In January 1993, Ishmael Beah was 12 when he was separated from his parents during the Sierra Leone civil war. He wandered for more than a year with other displaced children, narrowly escaping death several times. Eventually he was impressed into service in the Sierra Leone army. He fought for more than two years in the jungles of the west African country. Then one day a UNICEF truck pulled into the village where his army unit was staying. Without explanation, Beah and 14 other boys were told by their commander to put their weapons on the ground and board the truck. Beah was 15 and he had become so immersed in fighting and killing that he couldn't imagine doing anything else. Roughly a third of the book tells of the heroic effort made to restore some measure of humanity to Beah and the other child soldiers.

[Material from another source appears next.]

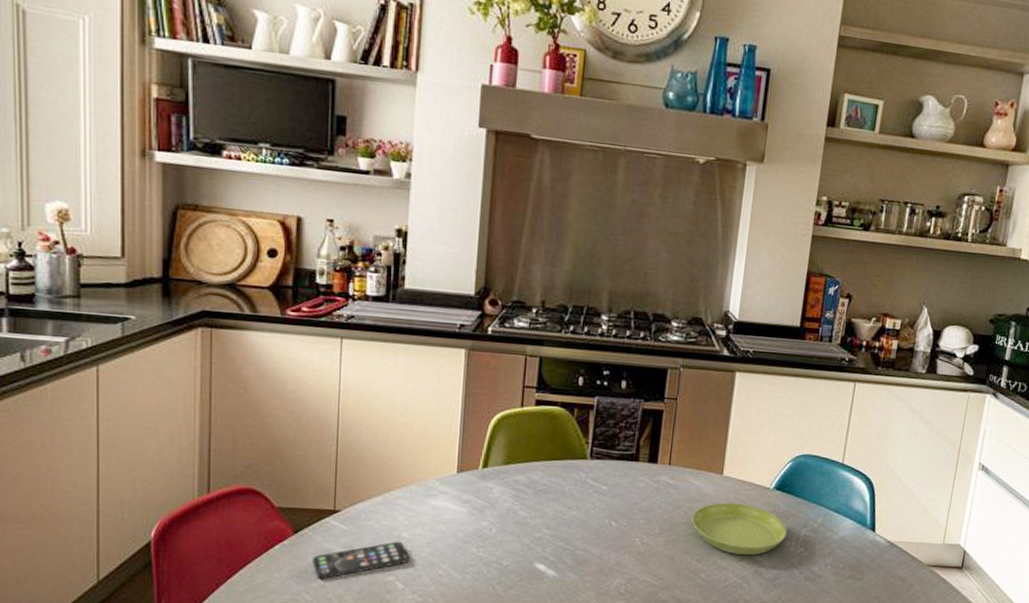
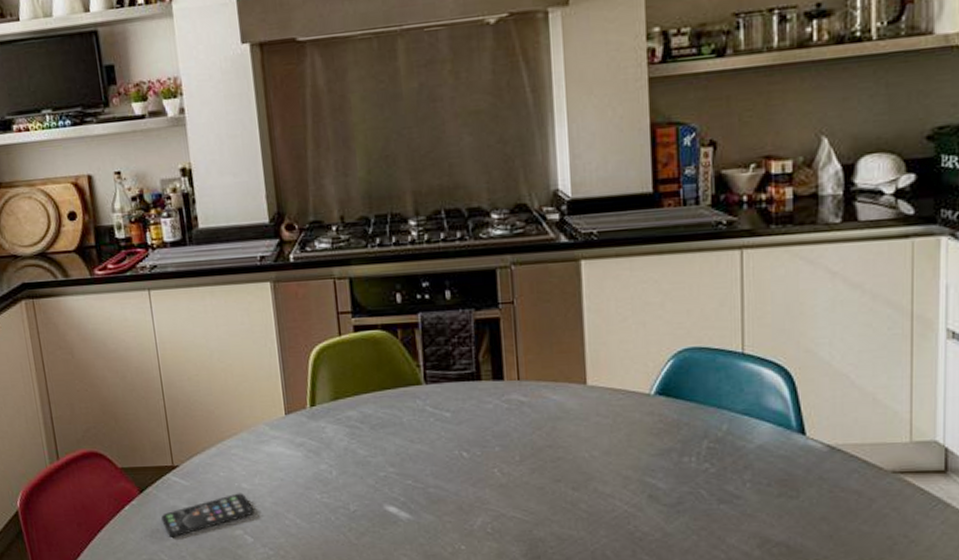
saucer: present [691,502,787,555] -> none [557,416,683,478]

Recovery for Beah took two years.
The movie Blood Diamond involves the same period of Sierra Leone's civil war. Blood Diamond was hard enough to watch. I can't imagine a realistic movie about Beah's life -- the horror Beah witnessed, the brutal acts he committed as a child soldier, the ubiquitous cruelty.
Beah's memoir is riveting. Or it is heartbreaking. Or it is terrifying. Mostly it is inspirational. But it is decidedly not for the faint of heart.